Senjata api bukan sekadar perlengkapan dinas. Di balik setiap senjata yang melekat pada personel kepolisian, ada tanggung jawab besar untuk memastikan penggunaannya tetap terukur, profesional, dan dapat dipertanggungjawabkan.
Karena itu, Batalyon B Satuan Brimob Polda Sumatera Utara menggelar Tes Psikologi Klasifikasi Senjata Api (Senpi) Organik bagi personel pemegang maupun calon pemegang senpi, Rabu (12/8/2026).
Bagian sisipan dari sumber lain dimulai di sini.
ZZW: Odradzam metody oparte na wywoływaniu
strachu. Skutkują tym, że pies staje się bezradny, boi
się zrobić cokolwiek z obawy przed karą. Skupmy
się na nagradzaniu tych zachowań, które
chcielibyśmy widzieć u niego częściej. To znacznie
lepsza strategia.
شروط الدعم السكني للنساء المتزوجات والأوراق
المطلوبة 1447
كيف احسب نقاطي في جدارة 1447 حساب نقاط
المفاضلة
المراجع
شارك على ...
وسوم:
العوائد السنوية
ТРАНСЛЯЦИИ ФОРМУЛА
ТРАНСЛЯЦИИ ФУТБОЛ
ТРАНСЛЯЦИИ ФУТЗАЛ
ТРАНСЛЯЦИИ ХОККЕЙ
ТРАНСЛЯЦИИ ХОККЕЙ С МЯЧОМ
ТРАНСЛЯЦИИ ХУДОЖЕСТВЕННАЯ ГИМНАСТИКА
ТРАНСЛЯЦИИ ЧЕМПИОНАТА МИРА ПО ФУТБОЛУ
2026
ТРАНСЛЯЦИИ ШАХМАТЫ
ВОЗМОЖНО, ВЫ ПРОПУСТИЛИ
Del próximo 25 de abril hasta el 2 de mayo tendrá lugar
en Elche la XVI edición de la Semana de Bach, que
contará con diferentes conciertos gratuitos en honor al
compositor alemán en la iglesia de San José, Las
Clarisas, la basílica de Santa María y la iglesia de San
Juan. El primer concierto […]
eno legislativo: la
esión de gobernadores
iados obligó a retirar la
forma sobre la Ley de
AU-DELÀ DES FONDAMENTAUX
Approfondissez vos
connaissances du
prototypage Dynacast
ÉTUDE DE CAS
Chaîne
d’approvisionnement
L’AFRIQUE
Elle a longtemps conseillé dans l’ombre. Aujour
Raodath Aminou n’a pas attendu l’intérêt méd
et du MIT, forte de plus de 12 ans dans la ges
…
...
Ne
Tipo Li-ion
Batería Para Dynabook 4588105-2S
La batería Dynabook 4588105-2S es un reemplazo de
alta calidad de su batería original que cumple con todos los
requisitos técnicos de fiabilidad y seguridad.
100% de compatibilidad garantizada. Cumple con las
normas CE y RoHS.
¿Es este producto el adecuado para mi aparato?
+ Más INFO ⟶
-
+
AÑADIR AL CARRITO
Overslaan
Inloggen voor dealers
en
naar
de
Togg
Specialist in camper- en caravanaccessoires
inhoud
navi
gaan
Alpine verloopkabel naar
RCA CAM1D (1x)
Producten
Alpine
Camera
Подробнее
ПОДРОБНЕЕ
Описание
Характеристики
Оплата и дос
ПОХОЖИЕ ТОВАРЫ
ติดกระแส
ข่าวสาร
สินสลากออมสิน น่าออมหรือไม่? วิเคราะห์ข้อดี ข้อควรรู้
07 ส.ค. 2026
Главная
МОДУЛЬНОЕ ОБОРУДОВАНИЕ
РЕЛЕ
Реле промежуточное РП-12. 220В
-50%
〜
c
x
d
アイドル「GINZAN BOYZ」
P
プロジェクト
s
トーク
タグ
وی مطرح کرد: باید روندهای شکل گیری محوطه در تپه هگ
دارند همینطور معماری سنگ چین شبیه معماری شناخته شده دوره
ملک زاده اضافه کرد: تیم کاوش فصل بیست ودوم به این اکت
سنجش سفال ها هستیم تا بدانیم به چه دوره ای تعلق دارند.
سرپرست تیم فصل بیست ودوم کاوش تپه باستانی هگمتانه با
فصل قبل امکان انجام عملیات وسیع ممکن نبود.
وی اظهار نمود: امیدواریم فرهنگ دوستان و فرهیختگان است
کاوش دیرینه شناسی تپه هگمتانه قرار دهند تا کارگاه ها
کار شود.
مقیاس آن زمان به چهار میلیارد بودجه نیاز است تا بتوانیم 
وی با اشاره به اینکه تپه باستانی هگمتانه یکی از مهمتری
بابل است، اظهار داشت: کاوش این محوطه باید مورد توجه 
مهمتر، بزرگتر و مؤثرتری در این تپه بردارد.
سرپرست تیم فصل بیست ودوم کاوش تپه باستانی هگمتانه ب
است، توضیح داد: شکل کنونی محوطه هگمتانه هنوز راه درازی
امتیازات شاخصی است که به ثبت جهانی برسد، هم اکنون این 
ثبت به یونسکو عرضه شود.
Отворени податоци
Kegiatan yang berlangsung di Kesatriaan Paino SK Mako Batalyon B tersebut dipimpin Pasi Min Batalyon B, Iptu Miswadi Uli Irwansyah, S.Sos.I. Sementara proses pengujian dan evaluasi dilakukan Tim Psikologi Biro SDM Polda Sumut di bawah pimpinan Iptu Novera Beviana Maharaeny, S.Psi., selaku Assessor Kepolisian Pertama TK I Ro SDM Polda Sumut.
Pemeriksaan tidak hanya berorientasi pada kemampuan teknis, tetapi menyentuh aspek psikologis yang menjadi faktor penting dalam pengendalian diri personel ketika menghadapi situasi bertekanan tinggi.
Sejumlah aspek menjadi bagian dari evaluasi, mulai dari kondisi emosional, kestabilan mental, hingga kecerdasan emosi. Pemeriksaan berkala tersebut menjadi langkah preventif untuk memastikan personel yang dipercaya membawa senjata api dinas memiliki kesiapan yang memadai secara fisik, mental, dan moral.
Pasi Min Batalyon B Sat Brimob Polda Sumut, Iptu Miswadi Uli Irwansyah, menegaskan bahwa kepercayaan membawa senpi merupakan tanggung jawab yang tidak ringan.
«“Senjata api yang melekat pada personel Brimob merupakan amanah besar masyarakat dan negara. Penguasaan teknis saja tidak cukup; kewaspadaan, kematangan emosi, dan ketenangan jiwa adalah kunci utama agar penggunaan senpi senantiasa terukur, bijak, dan tepat sasaran demi menghadirkan rasa aman di tengah masyarakat,” ujar Iptu Miswadi.»
Menurutnya, pemeriksaan psikologi menjadi salah satu instrumen penting untuk menjaga agar setiap personel tetap berada dalam kondisi yang layak dan mampu mengambil keputusan secara tepat ketika menghadapi situasi kritis di lapangan.
Langkah tersebut sekaligus memperkuat komitmen Satuan Brimob Polda Sumut dalam menjaga profesionalisme dan integritas personel. Sebab, kemampuan mengendalikan senjata harus berjalan beriringan dengan kemampuan mengendalikan diri.
Melalui evaluasi psikologis yang dilakukan secara berkala, diharapkan setiap personel pemegang senpi mampu menjalankan tugas secara semakin profesional, humanis, dan bertanggung jawab dalam memberikan perlindungan, pengayoman, serta rasa aman kepada masyarakat.